(Dataset records)
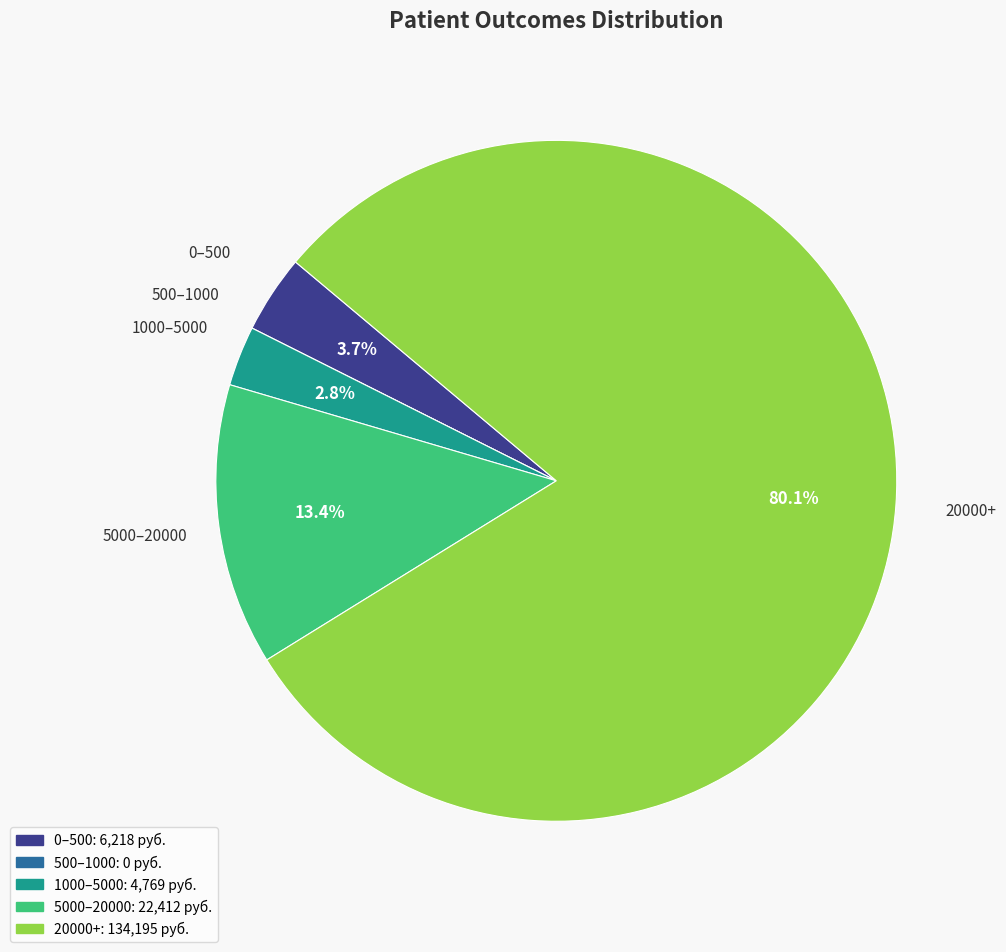

Is there a majority slice in this chart?

Yes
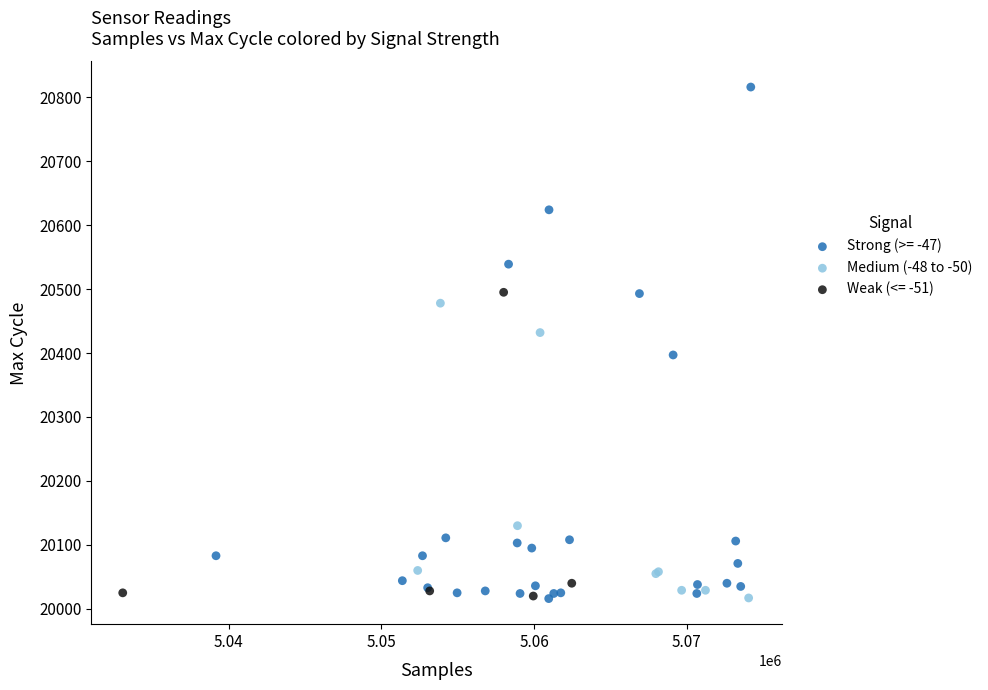

Which series has the widest spread of Y values?

Strong (>= -47)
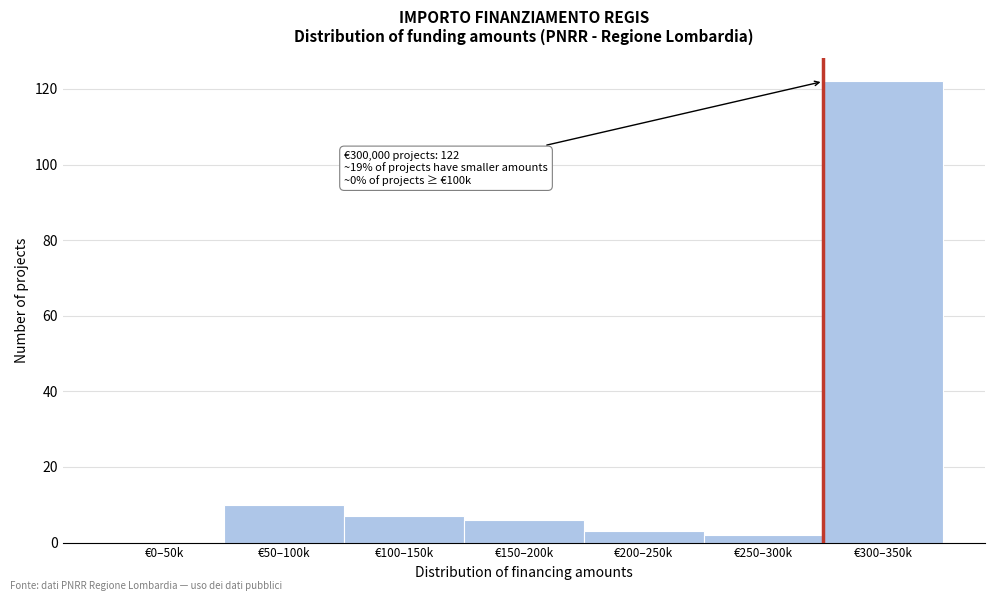

Reading left to right, what are all the values shown in this chart?

€0–50k=0	€50–100k=10	€100–150k=7	€150–200k=6	€200–250k=3	€250–300k=2	€300–350k=122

# Task objective
Reproduce every line of the listing word for word, omitting the pictures.

# Answer below
Is there a majority slice in this chart?

Yes

Which series has the widest spread of Y values?

Strong (>= -47)

Reading left to right, what are all the values shown in this chart?

€0–50k=0	€50–100k=10	€100–150k=7	€150–200k=6	€200–250k=3	€250–300k=2	€300–350k=122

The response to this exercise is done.